Prospective.fr – novembre 2018 – Edito
Les plaisirs démodés

Au temps de la musique pop, Charles Aznavour chantait Les plaisirs démodés et invitait son amoureuse à danser joue contre joue dans une boîte à la mode sur des airs syncopés. En voici d’autres…

Mademoiselle de Joncquières est un film de 2018 dont l’action se déroule dans le XVIIIe siècle des Liaisons dangereuses. Décors, costumes, langage de l’époque, mœurs de riches oisifs, tout y est… Il s’agit de l’adaptation très réussie pour l’écran d’un épisode de Jacques le Fataliste de Denis Diderot.
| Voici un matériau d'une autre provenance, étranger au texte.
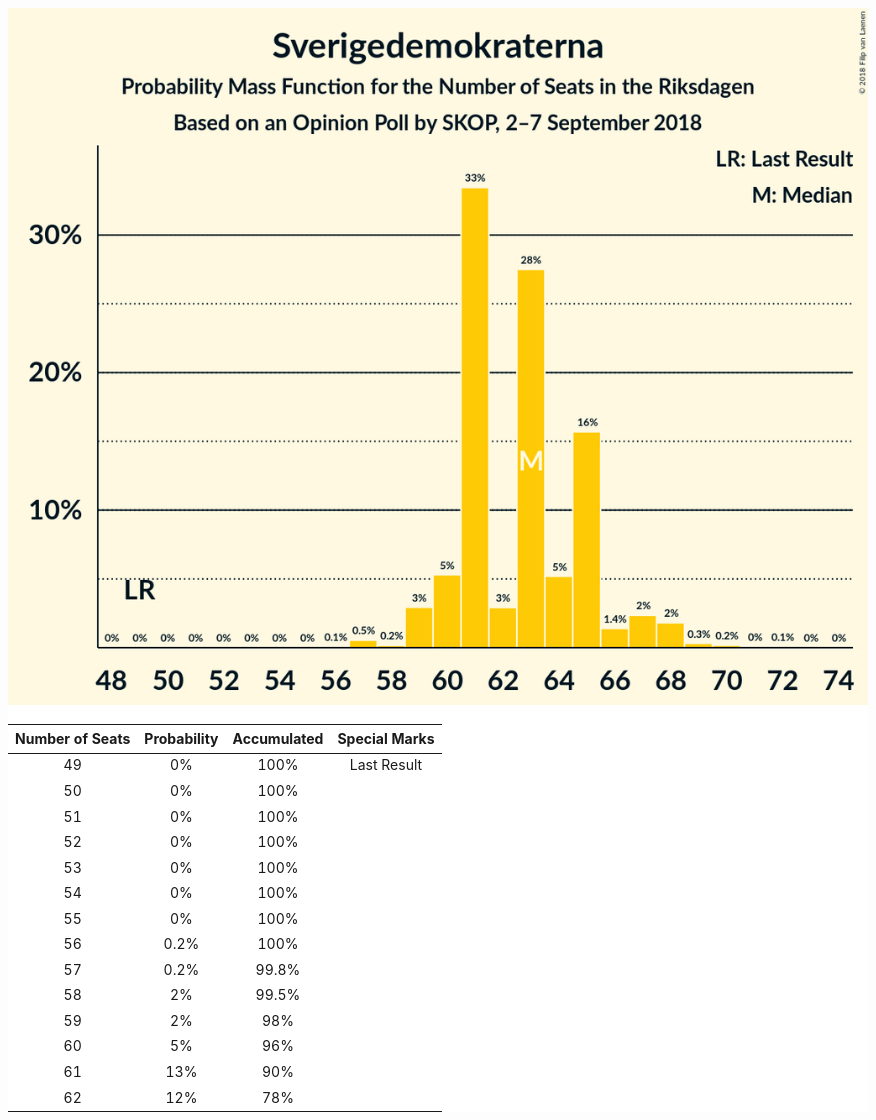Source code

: ![Graph with seats probability mass function not yet produced](2018-09-07-SKOP-seats-pmf-sverigedemokraterna.png "Seats Probability Mass Function")

| Number of Seats | Probability | Accumulated | Special Marks |
|:---------------:|:-----------:|:-----------:|:-------------:|
| 49 | 0% | 100% | Last Result |
| 50 | 0% | 100% |  |
| 51 | 0% | 100% |  |
| 52 | 0% | 100% |  |
| 53 | 0% | 100% |  |
| 54 | 0% | 100% |  |
| 55 | 0% | 100% |  |
| 56 | 0.2% | 100% |  |
| 57 | 0.2% | 99.8% |  |
| 58 | 2% | 99.5% |  |
| 59 | 2% | 98% |  |
| 60 | 5% | 96% |  |
| 61 | 13% | 90% |  |
| 62 | 12% | 78% |  |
Madame de la Pommeraye, jeune veuve vivant dans ses terres, héberge un ami, le libertin Marquis des Arcis. Elle se laisse séduire et ils vivent quelques années d’amour heureux. Puis, elle se rend compte qu’il ne l’aime plus. Elle ourdit alors une terrible vengeance. Elle prend sous son apparente protection une aristocrate ruinée et sa fille, Madame et Mademoiselle de Joncquières, tombées dans la prostitution. Elle les déguise en dévotes et pousse des Arcis à devenir amoureux de la demoiselle. Au lendemain des noces, elle lui révèle la vérité… Mais là ne finit pas l’histoire…

Récemment, une jeune Afghane reçoit sur Facebook le message d’une inconnue lui proposant de devenir son amie. Le profil de sa correspondante lui donne à penser qu’il s’agit peut-être d’une lointaine cousine. Puis elle découvre que non seulement sa nouvelle amie n’est pas de sa famille, mais encore qu’elle est un jeune homme !

C’est par ce subterfuge que les jeunes Afghans détournent les interdits culturels et religieux pesant sur les relations entre filles et garçons. 90% des Afghans, y compris les plus pauvres, possèdent un smartphone et peuvent avoir un compte Facebook. Ils se rencontrent ainsi en ligne, apprennent à dialoguer, à mieux se connaître. Souvent, un garçon commence par essayer d’entrer en contact sous son vrai profil avec la jeune fille qui lui plaît. Si la tentative échoue, il recommence en se faisant passer pour une fille. Puis il attend que s’installe la confiance et l’amitié pour révéler sa véritable identité et avouer son amour.

Inversement, une fille peut s’inventer un faux profil masculin pour se trouver un petit ami. Quand un correspondant lui plaît, elle peut lui faire dire s’il est libre. Puis, au lieu d’avouer qui elle est, elle lui confie qu’elle a une amie qui craque pour lui, le redirige vers son véritable profil et attend que les choses se développent.

Le travestissement, l’inversion des rôles ou des genres sont des ressorts fréquents de la comédie : sous la jeune fille peut se dissimuler le jeune homme, sous le valet le maître, sous la vertu le vice, sous l’amitié la haine, sous la confiance la trahison, sous la sérénité les passions … et réciproquement ! Au théâtre comme dans la vie, les apparences sont souvent trompeuses. Et qu’importent le lieu, la culture, les techniques de communication, les sentiments et les comportements humains sont intemporels.